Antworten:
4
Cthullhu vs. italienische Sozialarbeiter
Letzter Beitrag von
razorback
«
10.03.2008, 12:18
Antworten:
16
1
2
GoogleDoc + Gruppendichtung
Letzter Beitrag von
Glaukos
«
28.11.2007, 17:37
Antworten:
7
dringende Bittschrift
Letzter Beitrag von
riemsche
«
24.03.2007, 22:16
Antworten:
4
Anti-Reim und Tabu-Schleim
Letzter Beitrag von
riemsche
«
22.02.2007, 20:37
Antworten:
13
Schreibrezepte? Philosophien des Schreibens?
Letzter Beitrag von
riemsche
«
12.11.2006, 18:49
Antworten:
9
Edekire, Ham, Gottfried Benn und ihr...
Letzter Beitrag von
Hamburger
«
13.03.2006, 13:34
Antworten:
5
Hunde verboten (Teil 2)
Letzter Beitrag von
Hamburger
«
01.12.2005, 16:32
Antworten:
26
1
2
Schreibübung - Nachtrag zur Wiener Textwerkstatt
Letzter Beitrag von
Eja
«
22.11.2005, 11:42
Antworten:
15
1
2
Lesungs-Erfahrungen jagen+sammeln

Assigned task: All records should be returned verbatim, none left out.

Result of the task:
Antworten:
4
Cthullhu vs. italienische Sozialarbeiter
Letzter Beitrag von
razorback
«
10.03.2008, 12:18
Antworten:
16
1
2
GoogleDoc + Gruppendichtung
Letzter Beitrag von
Glaukos
«
28.11.2007, 17:37
Antworten:
7
dringende Bittschrift
Letzter Beitrag von
riemsche
«
24.03.2007, 22:16
Antworten:
4
Anti-Reim und Tabu-Schleim
Letzter Beitrag von
riemsche
«
22.02.2007, 20:37
Antworten:
13
Schreibrezepte? Philosophien des Schreibens?
Letzter Beitrag von
riemsche
«
12.11.2006, 18:49
Antworten:
9
Edekire, Ham, Gottfried Benn und ihr...
Letzter Beitrag von
Hamburger
«
13.03.2006, 13:34
Antworten:
5
Hunde verboten (Teil 2)
Letzter Beitrag von
Hamburger
«
01.12.2005, 16:32
Antworten:
26
1
2
Schreibübung - Nachtrag zur Wiener Textwerkstatt
Letzter Beitrag von
Eja
«
22.11.2005, 11:42
Antworten:
15
1
2
Lesungs-Erfahrungen jagen+sammeln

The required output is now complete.